WHAT YOU WILL DO
Without the pictures, give the listing below again exactly.

INPUT DATA
··········

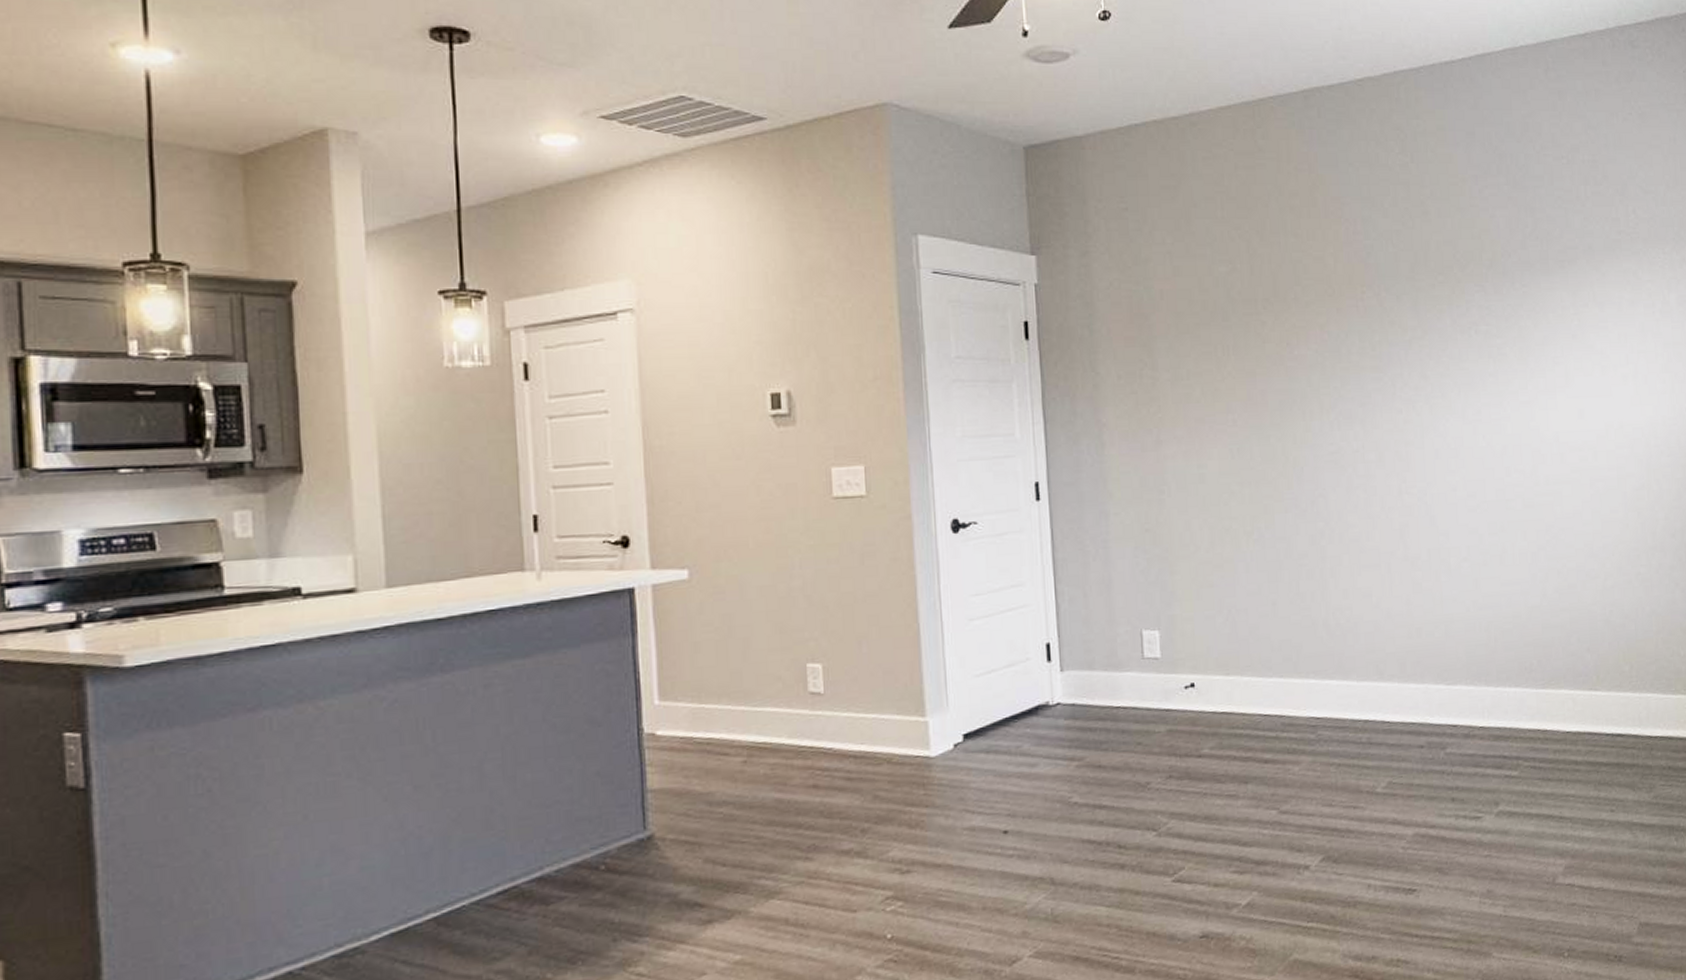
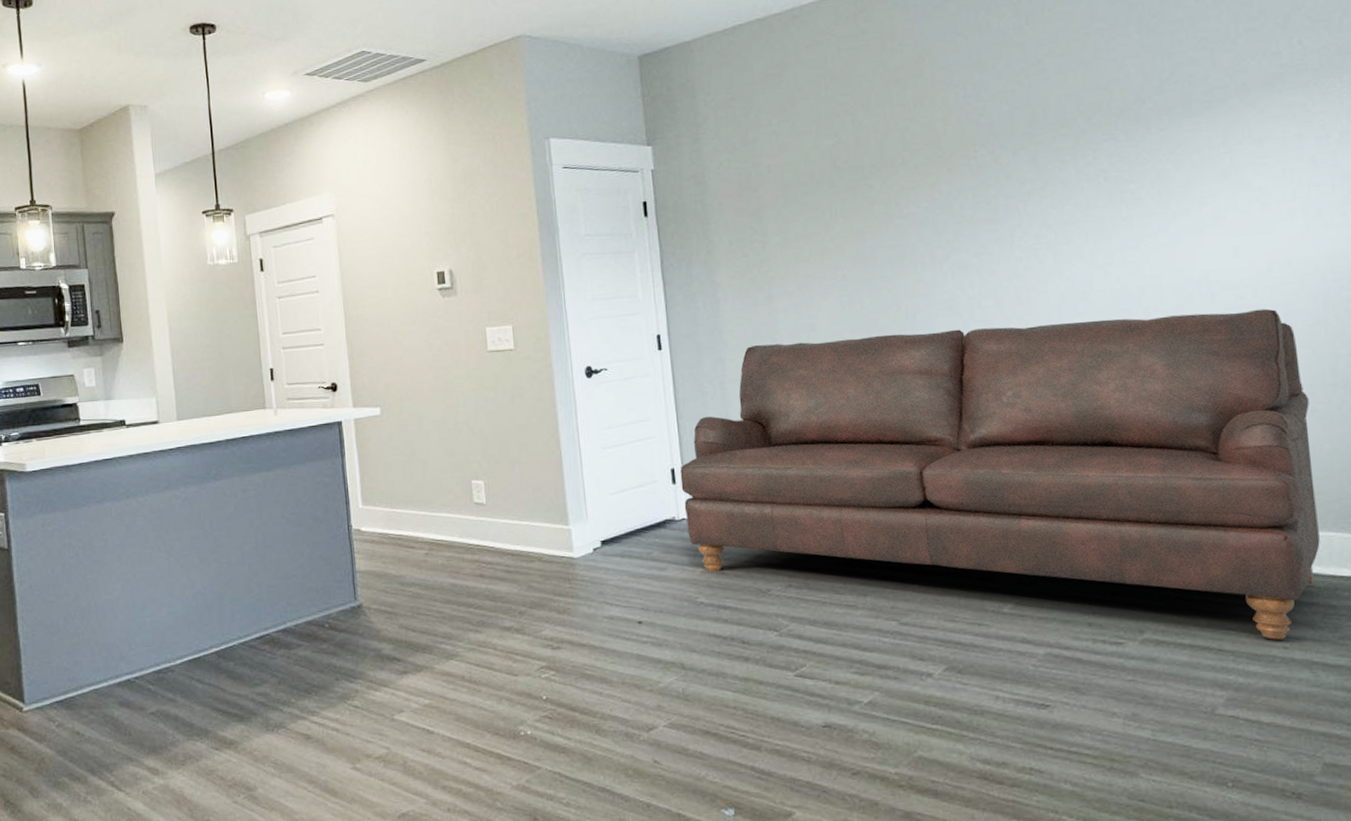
sofa: none [1056,471,1641,803] -> present [680,308,1320,639]

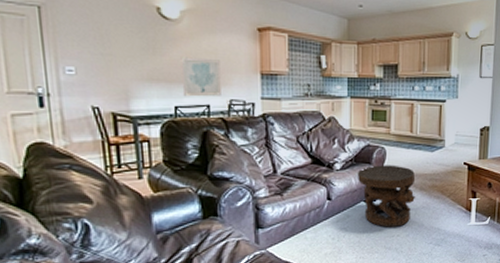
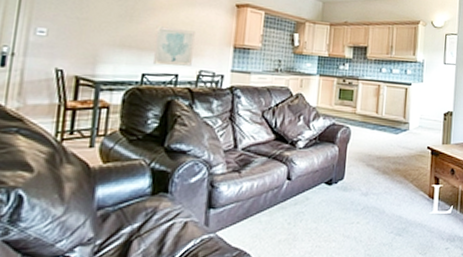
side table: present [357,165,416,227] -> none [319,145,379,213]

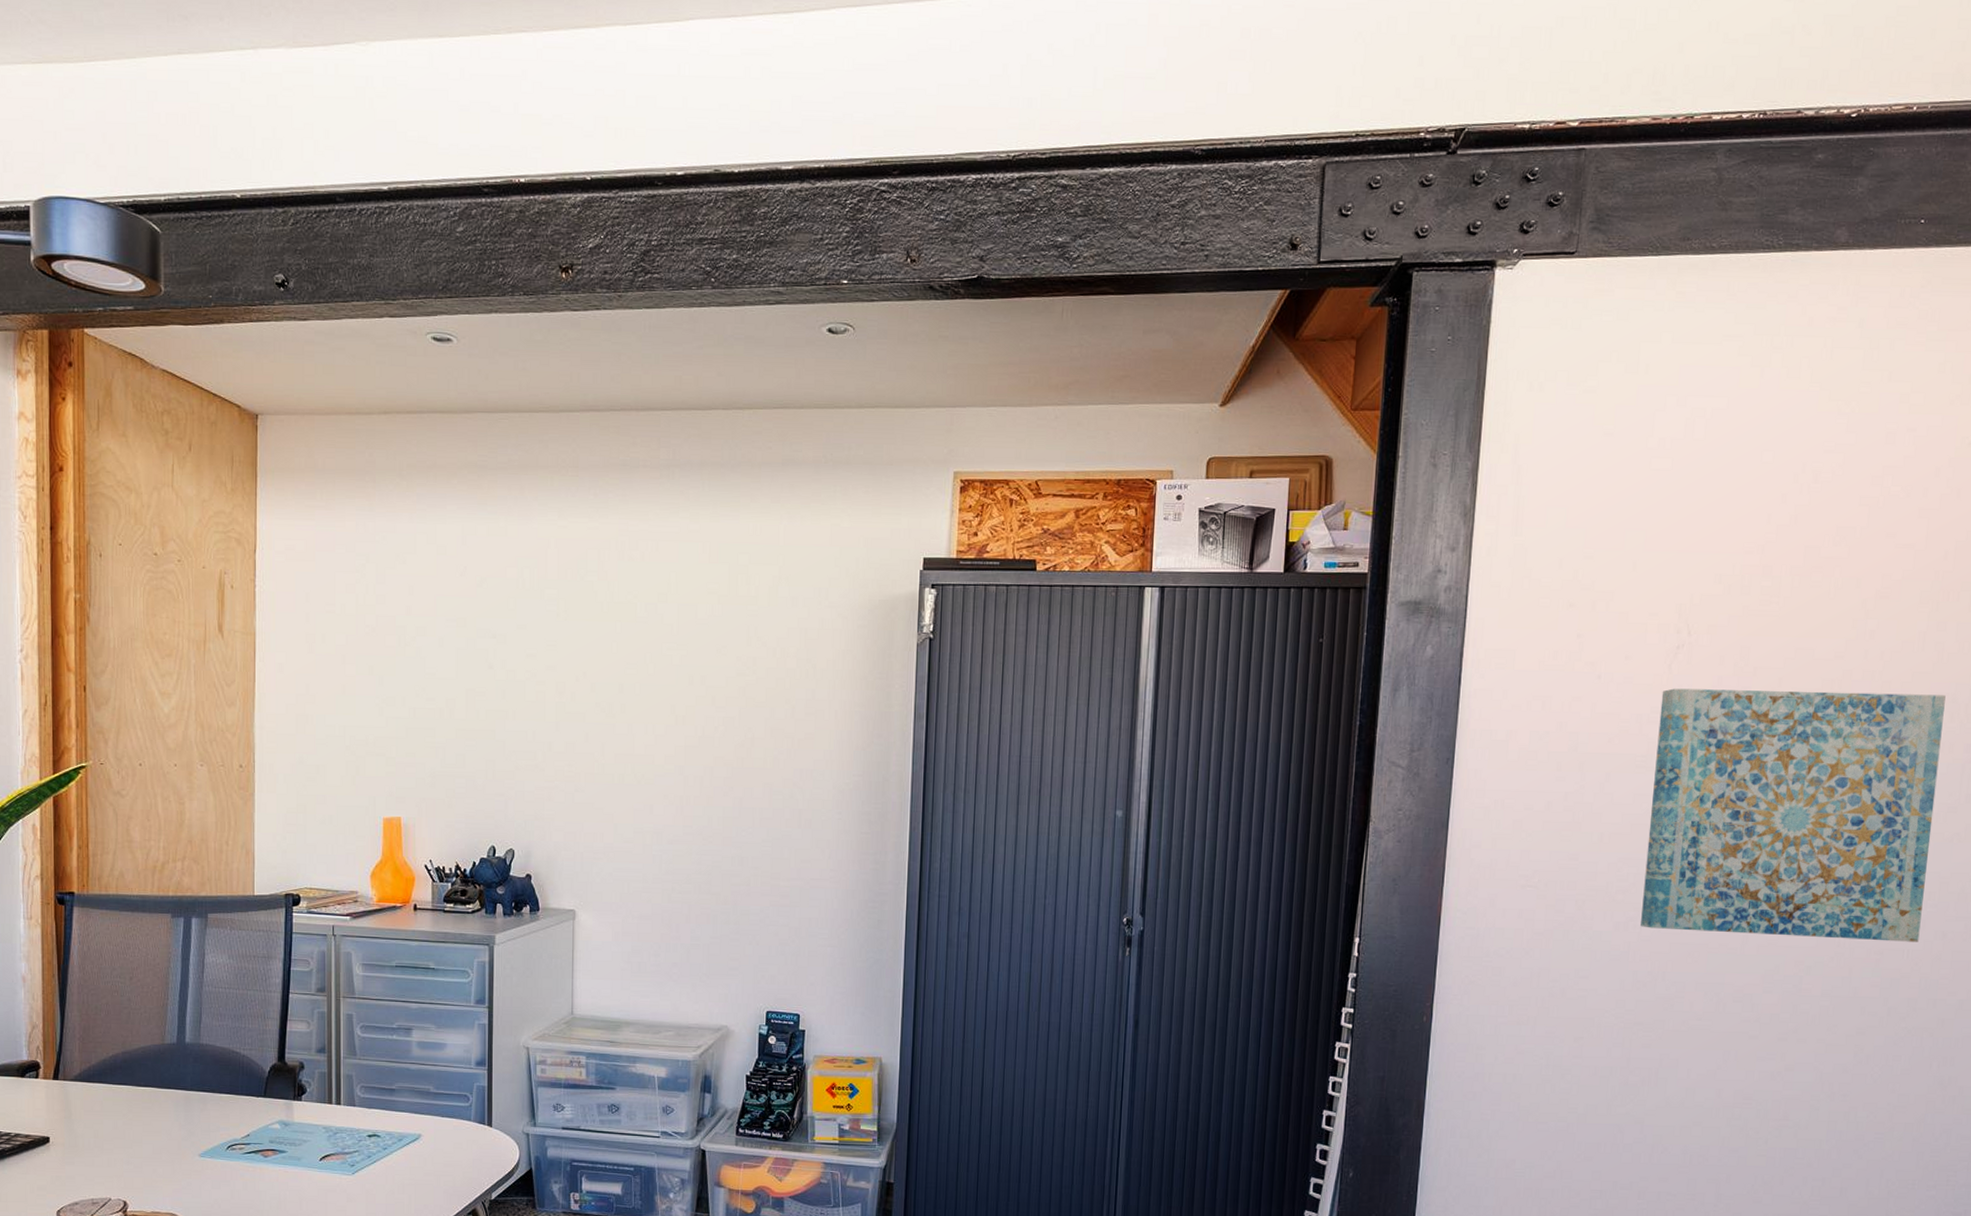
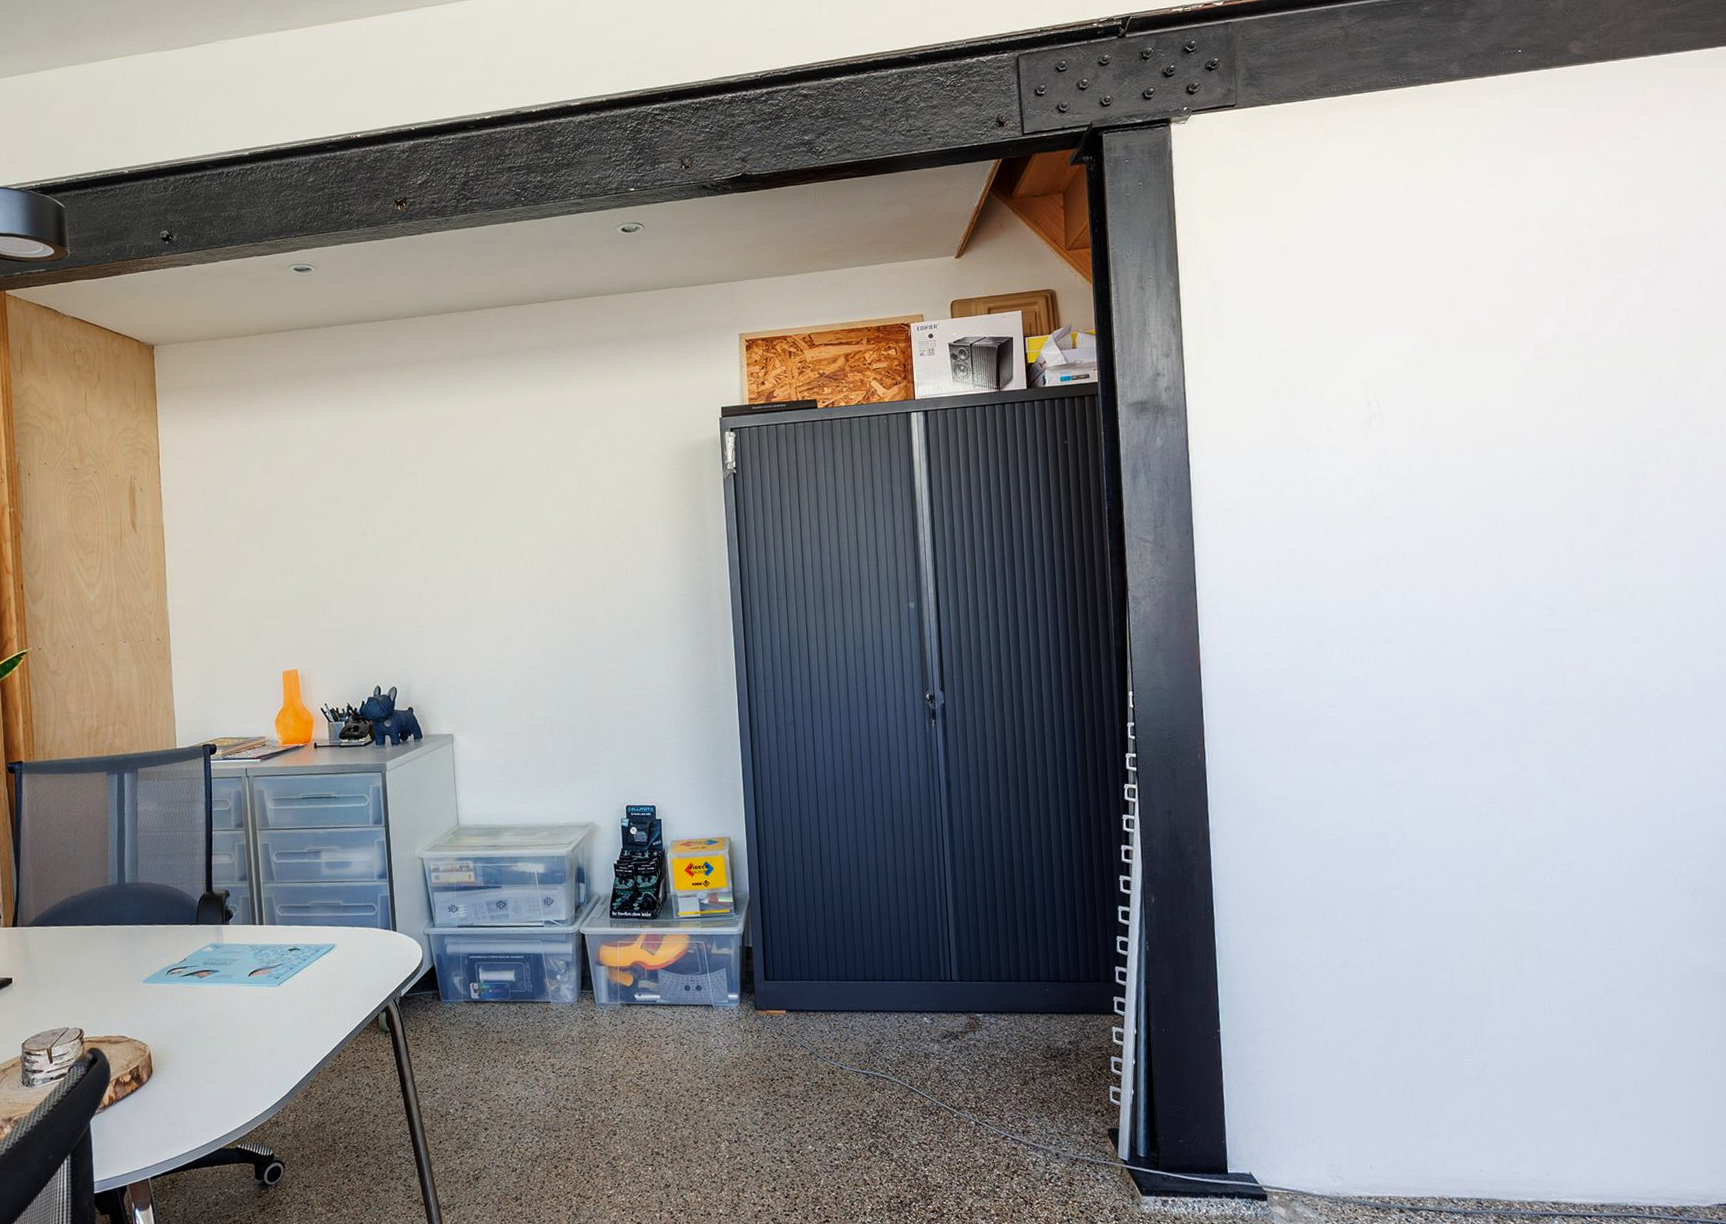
wall art: present [1640,688,1946,942] -> none [1362,435,1618,659]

··········

REPLY
sofa: none [1056,471,1641,803] -> present [680,308,1320,639]

side table: present [357,165,416,227] -> none [319,145,379,213]

wall art: present [1640,688,1946,942] -> none [1362,435,1618,659]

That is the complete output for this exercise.